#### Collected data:

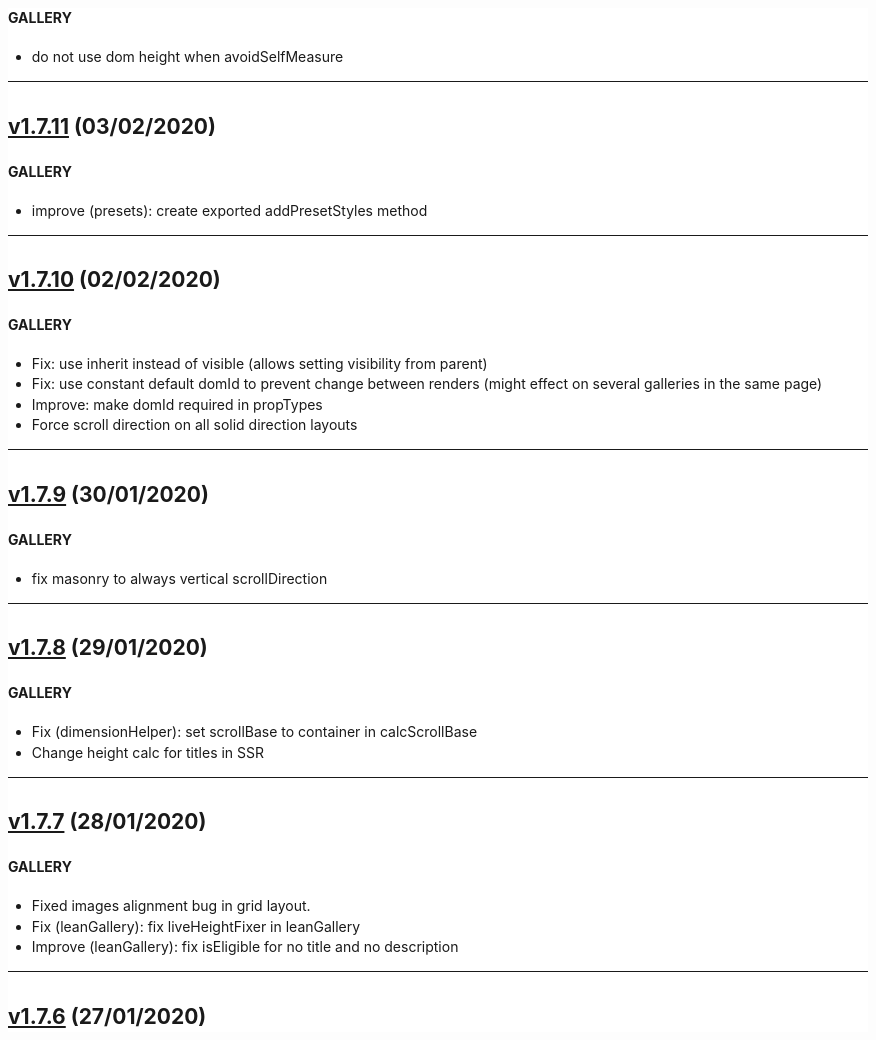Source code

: #### GALLERY
 -  do not use dom height when avoidSelfMeasure

---
## [v1.7.11](https://pro-gallery-1-7-11.surge.sh) (03/02/2020)
 
#### GALLERY
 -  improve (presets): create exported addPresetStyles method

---
## [v1.7.10](https://pro-gallery-1-7-10.surge.sh) (02/02/2020)
 
#### GALLERY
 -  Fix: use inherit instead of visible (allows setting visibility from parent)
 -  Fix: use constant default domId to prevent change between renders (might effect on several galleries in the same page)
 -  Improve: make domId required in propTypes
 -  Force scroll direction on all solid direction layouts

---
## [v1.7.9](https://pro-gallery-1-7-9.surge.sh) (30/01/2020)
 
#### GALLERY
 -  fix masonry to always vertical scrollDirection

---
## [v1.7.8](https://pro-gallery-1-7-8.surge.sh) (29/01/2020)
 
#### GALLERY
 -  Fix (dimensionHelper): set scrollBase to container in calcScrollBase
 -  Change height calc for titles in SSR

---
## [v1.7.7](https://pro-gallery-1-7-7.surge.sh) (28/01/2020)
 
#### GALLERY
 -  Fixed images alignment bug in grid layout.
 -  Fix (leanGallery): fix liveHeightFixer in leanGallery
 -  Improve (leanGallery): fix isEligible for no title and no description

---
## [v1.7.6](https://pro-gallery-1-7-6.surge.sh) (27/01/2020)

#### Problem:
Convert the text from the start of the entries through the line containing "## [v1.7.8](https://pro-gallery-1-7-8.surge.sh) (29/01/2020)" into a JSON list of strings, one string per line, leaving out blank lines and pictures.

#### Solution for this problem:
[
  "Source code",
  ": #### GALLERY",
  " -  do not use dom height when avoidSelfMeasure",
  "---",
  "## [v1.7.11](https://pro-gallery-1-7-11.surge.sh) (03/02/2020)",
  "#### GALLERY",
  " -  improve (presets): create exported addPresetStyles method",
  "---",
  "## [v1.7.10](https://pro-gallery-1-7-10.surge.sh) (02/02/2020)",
  "#### GALLERY",
  " -  Fix: use inherit instead of visible (allows setting visibility from parent)",
  " -  Fix: use constant default domId to prevent change between renders (might effect on several galleries in the same page)",
  " -  Improve: make domId required in propTypes",
  " -  Force scroll direction on all solid direction layouts",
  "---",
  "## [v1.7.9](https://pro-gallery-1-7-9.surge.sh) (30/01/2020)",
  "#### GALLERY",
  " -  fix masonry to always vertical scrollDirection",
  "---",
  "## [v1.7.8](https://pro-gallery-1-7-8.surge.sh) (29/01/2020)"
]